L’Assemblée examine, dans le cadre du soixante-dixième anniversaire de l’ONU, les défis à relever en matière de maintien de la paix et de sécurité internationales
L’Assemblée générale a tenu, aujourd’hui, un débat thématique de haut niveau portant, dans le cadre du soixante-dixième anniversaire de l’ONU, sur le maintien de la paix et de la sécurité internationales, qui a été l’occasion pour nombre des quelque 50 ministres et représentants d’États Membres de souligner l’urgence d’une réforme de l’Organisation pour lui permettre de mieux affronter les défis actuels et à venir.
Ouvrant ce débat, le Secrétaire général de l’ONU, M. Ban Ki-moon, a appelé à renforcer la prévention, la médiation et le règlement pacifique des différends, ainsi que la consolidation de la paix, tout en insistant sur la nécessité de s’attaquer aux racines des conflits, en accordant notamment une attention plus soutenue aux violations des droits de l’homme, lesquelles sont souvent les signes avant-coureurs du pire à venir, et de fournir des ressources adéquates et prévisibles.
Décidé par l’Assemblée générale dans sa résolution 69/316*, sur une initiative du Groupe des États d’Afrique, ce débat thématique vise à tirer les enseignements de l’expérience acquise au cours des 70 années écoulées et à faire le point des défis actuels dans ce domaine. Ce fut l’occasion pour les États Membres et les États observateurs de réaffirmer leur attachement à la Charte des Nations Unies.

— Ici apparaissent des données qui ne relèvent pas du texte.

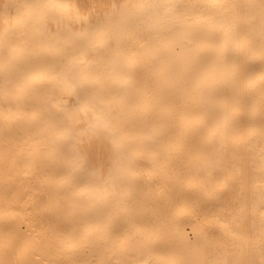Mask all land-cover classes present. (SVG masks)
Masks as SVG:
<instances>
[{
	"label": "bare ground",
	"instance_id": "bare-ground-1",
	"mask_svg": "<svg viewBox=\"0 0 264 264\" xmlns=\"http://www.w3.org/2000/svg\"><path fill=\"white\" fill-rule=\"evenodd\" d=\"M262 249L264 0H0V264Z\"/></svg>",
	"mask_w": 264,
	"mask_h": 264
},
{
	"label": "snow or ice",
	"instance_id": "snow-or-ice-1",
	"mask_svg": "<svg viewBox=\"0 0 264 264\" xmlns=\"http://www.w3.org/2000/svg\"><path fill=\"white\" fill-rule=\"evenodd\" d=\"M100 102L103 103L102 100H101ZM105 127H107V126H105ZM64 131H65V133H66L67 135H71V127H70V125L65 124V126H64ZM118 147H119V146H118ZM73 158H74V159H78V157H76V156H74ZM260 257H261V258H260V260H259V264H264V249L261 250ZM235 264H243V262L238 261V262H235ZM251 264H256V261L253 260V261L251 262Z\"/></svg>",
	"mask_w": 264,
	"mask_h": 264
}]
</instances>
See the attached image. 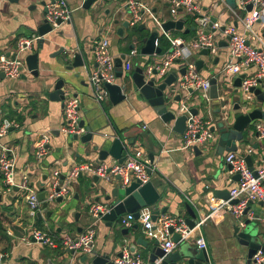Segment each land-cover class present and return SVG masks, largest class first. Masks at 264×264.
I'll return each instance as SVG.
<instances>
[{
    "label": "crops",
    "instance_id": "1",
    "mask_svg": "<svg viewBox=\"0 0 264 264\" xmlns=\"http://www.w3.org/2000/svg\"><path fill=\"white\" fill-rule=\"evenodd\" d=\"M43 1L47 2L48 0H25L20 5L9 3L7 0H0V56L7 55L8 52L13 53L22 37L39 34L38 28L46 19V5L43 4ZM67 1L72 9V20L63 23L57 29L61 32V35L56 34V44L46 51L48 63L39 62V75L32 74L26 64L24 76L16 79L8 77L0 79V104L6 101V106L14 107L19 111V116L13 118L12 121V125L17 126V129L14 131L7 129V132L0 138V143L11 146L16 154L17 181L20 182L24 177H28L30 187L38 193L45 191L46 200L48 196L47 187L52 183L54 170L60 169L62 171L60 181L63 183L66 182V174L73 163L104 161L99 160L98 151L94 149L92 143L83 144L78 139H73V135H67L63 131L66 94H78L76 97L80 100L81 120H85L86 124H92L93 117L96 116L97 123L103 126L104 132H115L130 141L132 152L142 150L149 160L151 154L154 156L150 181L162 193L159 202L153 206L141 208L140 216L135 218L134 223L129 227L122 224V218L130 212L121 214L112 223L103 218L95 223L97 238L94 249L98 253L108 254L113 263L120 264L118 260L123 255L120 256L119 254L128 249L149 262L152 261L151 255L156 247V241L163 249L166 235L159 227L154 228L152 234L148 235L142 220L145 215L151 212L155 213L158 210L159 212L156 214V218L154 216V220L161 214H170L182 216L187 221V218L190 217L187 208L189 203L199 212L200 218L205 217L211 210L208 197L211 195L216 197L214 190L230 191L239 180L235 179V174H231L230 167L226 163V156L229 151L220 152L217 138H214V141H209L204 146H198L202 151L200 154L196 153L194 147L192 149H181L184 133L176 132L173 129L174 123L164 122L148 101L137 92L133 90L128 92L127 98L117 105L110 101L109 96L106 99L109 102L99 103L96 101L90 81V71L96 65L94 50L91 49L100 43L102 33H104L100 23L102 21L101 24L104 27L106 19H101L99 12L97 14L85 12V8L82 7L83 0ZM113 1L117 8L115 19L111 21L116 25L118 35L119 27L123 25L124 21H127L125 7L127 0ZM147 1L151 3L154 12L162 21L165 22L171 19L167 2L162 0ZM196 3L210 14L214 21H218L222 25L232 23L240 32L248 33L243 21L234 13L236 10L242 17L246 15V11L238 5L237 0L235 3L231 0H196ZM109 12L110 10L106 11L107 14ZM183 16L180 15L178 19L183 18L185 28L190 29L186 21L189 16ZM116 20L119 23L116 24ZM142 24L145 25L144 29H139ZM140 25L137 28L141 31L145 30L148 33L147 35L151 33L153 26V30H158L155 29V22L150 17ZM127 28L133 31L136 29V27L130 25L125 27L123 37L118 35V39H110L111 49L115 55L120 57L130 52V46L134 45L140 51L139 59L142 64L141 62L134 63L133 60V69L137 66H143L146 69L161 54L152 56L141 54V47L147 35L140 37L136 33L131 43L126 35ZM170 31L173 35L182 36L187 40L194 37H185L175 29ZM158 32L157 46L160 47L159 37L161 32L159 30ZM263 33L264 29L262 35ZM66 38H73L74 43L76 40H80L81 44H85L88 50V67L69 70L66 65L71 63V60H67L64 54L54 56L61 46L66 45V42L68 43ZM74 43L72 45L76 46ZM136 44H139V47ZM34 50L35 44L30 52H34ZM51 55L52 57H50ZM200 59L204 61V64L200 70L198 68L197 70L204 77H216L219 94H225L224 83L220 77L228 60L227 46H221L218 53L212 58L202 54L191 56V60L195 64ZM123 63L124 59L121 68L118 67V69H123ZM180 69L181 66L176 64L173 65L171 72H179ZM251 71H254V69ZM61 78L71 81L69 87L65 90L64 100L52 101L48 98V93L54 89L56 81ZM180 78L179 75L177 82ZM233 88L239 89V86H235L234 82ZM260 89L264 92V84ZM190 92L188 94L176 93L171 95L173 105L178 107L180 111L183 104L188 105L189 108H196L199 111L196 115L209 120L210 127L215 125L216 114L211 111L214 109L215 103H212V100H206L198 91ZM178 94L182 98L180 102L174 100ZM237 101L242 107H246L242 103V96L240 99H235L231 104L227 102L228 110L231 113L232 106ZM253 101L258 105L253 104L252 108L247 110L260 108L264 113V101L257 99L256 95ZM0 107L2 108V105ZM242 109L244 110V108ZM243 110L234 111L233 114L237 116L245 111ZM2 117H0V129L4 126ZM258 123H264V118L257 119L245 130L244 139L237 142L238 150L235 151L238 154L251 155L255 165L264 156V145H260L257 141L255 126ZM42 134H49L51 137L49 153L42 161H37L35 150L37 141ZM257 145L258 147H256ZM250 148L252 151L249 153ZM122 155L123 157L126 156L127 152L123 151ZM105 161L119 162L118 159L111 156ZM95 176L91 173H83L76 181L70 183V195L63 196L64 199L73 196L75 199L82 201L83 204L80 210L84 211L88 217L85 221H82L83 213L80 210H75V207L72 208L68 205L59 206L60 202H56V199L49 202L46 211H42L41 204L42 216L39 217L38 212H33L28 205V191L19 188L7 190L0 182V221L2 222L0 254L3 255L1 263L63 264V261L67 260L71 264H78L79 259L84 255L82 253L74 254L63 246L51 247L33 239L29 243L21 239L33 228L45 231L57 238H62L68 234L73 236L80 234L92 223L89 214V207L92 203L101 202L113 205L116 200L115 197L107 200V196L112 194L113 188L120 184V180L116 178L113 181H106L99 177L100 179L97 181L94 179ZM219 199L225 198L220 197ZM74 210L78 213L76 218L72 215ZM263 211L262 203L253 202L242 219L257 224L260 233L264 236ZM257 216L258 218H256ZM237 223L238 219L231 212H228L213 219H208L201 226L200 232L206 238L207 250L212 259V264H249V247L242 245L235 235L234 228ZM125 231L128 232L125 233ZM200 232H196L188 239V245L184 242L178 243L172 252L179 250L182 246L198 248L196 239ZM139 239L143 240L139 241ZM172 239L174 240L173 234Z\"/></svg>",
    "mask_w": 264,
    "mask_h": 264
},
{
    "label": "built area",
    "instance_id": "2",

Le Secrétaire général a rappelé que l’Organisation comptait aujourd’hui quatre fois plus de Membres qu’au moment de sa création en 1945. De même, les opérations de maintien de la paix et les missions politiques spéciales déploient à travers le monde plus de 128 000 personnes, un nombre plus élevé que jamais auparavant, tandis que le personnel humanitaire s’efforce de porter secours à un nombre record de personnes dans le besoin. Les mécanismes des Nations Unies en vue de régler l’instabilité et la fragilité ont atteint leurs limites, a-t-il dit.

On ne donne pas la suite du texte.